1) Coat a 96 well plate (Immulon 2; Dynatech Cat # 011-010-3455) with 100 ul/well of a 10 ug/ml (or 0.01 OD280's/ml) solution of antigen in carbonate-bicarbonate buffer, pH 9.6. Incubate overnight at 4 C.
2) Remove antigen and block unreacted sites by filling wells completely with PBS-T and incubating at 37 C for 1 hr.
3) Wash plate three times (ELISA plate washer should be used) with PBS-T and empty wells. Add 100 ul of primary antibody diluted in PBS-T containing 1% BSA. In controls, use PBS-T/1% BSA alone or control antibody at same dilution or ug/ml concentration. Incubate overnight at 4 C.
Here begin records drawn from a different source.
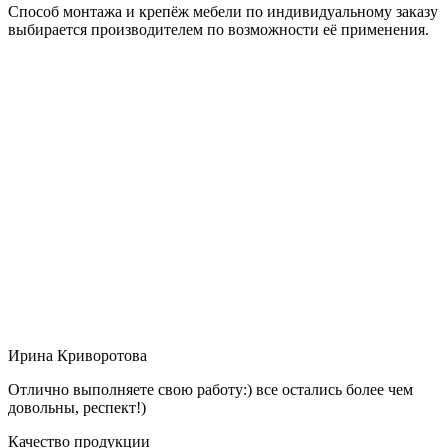
Способ монтажа и крепёж мебели по индивидуальному заказу
выбирается производителем по возможности её применения.
Ирина Криворотова
Отлично выполняете свою работу:) все остались более чем
довольны, респект!)
Качество продукции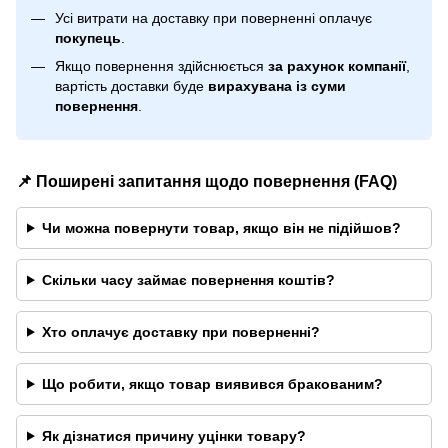
Усі витрати на доставку при поверненні оплачує
покупець
.
Якщо повернення здійснюється
за рахунок компанії
,
вартість доставки буде
вирахувана із суми
повернення
.
📌 Поширені запитання щодо повернення (FAQ)
Чи можна повернути товар, якщо він не підійшов?
Скільки часу займає повернення коштів?
Хто оплачує доставку при поверненні?
Що робити, якщо товар виявився бракованим?
Як дізнатися причину уцінки товару?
4) Wash five times with PBS-T and empty wells. Add 100 ul of secondary antibody diluted (usually 1/1000) in PBS-T containing 1% BSA or 1% normal goat serum. Incubate for 1 hr at 37 C.
5) Wash five times with PBS-T and empty wells. Add 100 ul of ABTS/H2O2 (mix 1 ul of H2O2 with 1 ml of ABTS immediately prior to use) and incubate 10 - 20 or up to 60 min at RT on a shaker platform. Read plate at 405 - 414 nm.
Carbonate-Bicarbonate Coating Buffer, pH 9.6 (500 ml):
Na2CO3 0.795 gm NaHCO3 1.46 gm Thimerosol 0.05 gm
PBS-T (1000 ml):
NaCl 8 gm KH2PO4 0.2 gm Na2HPO4 1.15 gm KCl 0.2 gm Tween 20 ml Thimerosol 0.1 gm
ABTS (80 ml)\:
citric acid monohydrate 0.49 gm Na2HPO4 0.47 gm ABTS 44 mg
Store solution in a brown bottle; discard solution when no longer clear.
ABTS is: 2, 2'azino-di-(3-ethylbenzthiozoline sulfonic acid); Sigma#A-1888.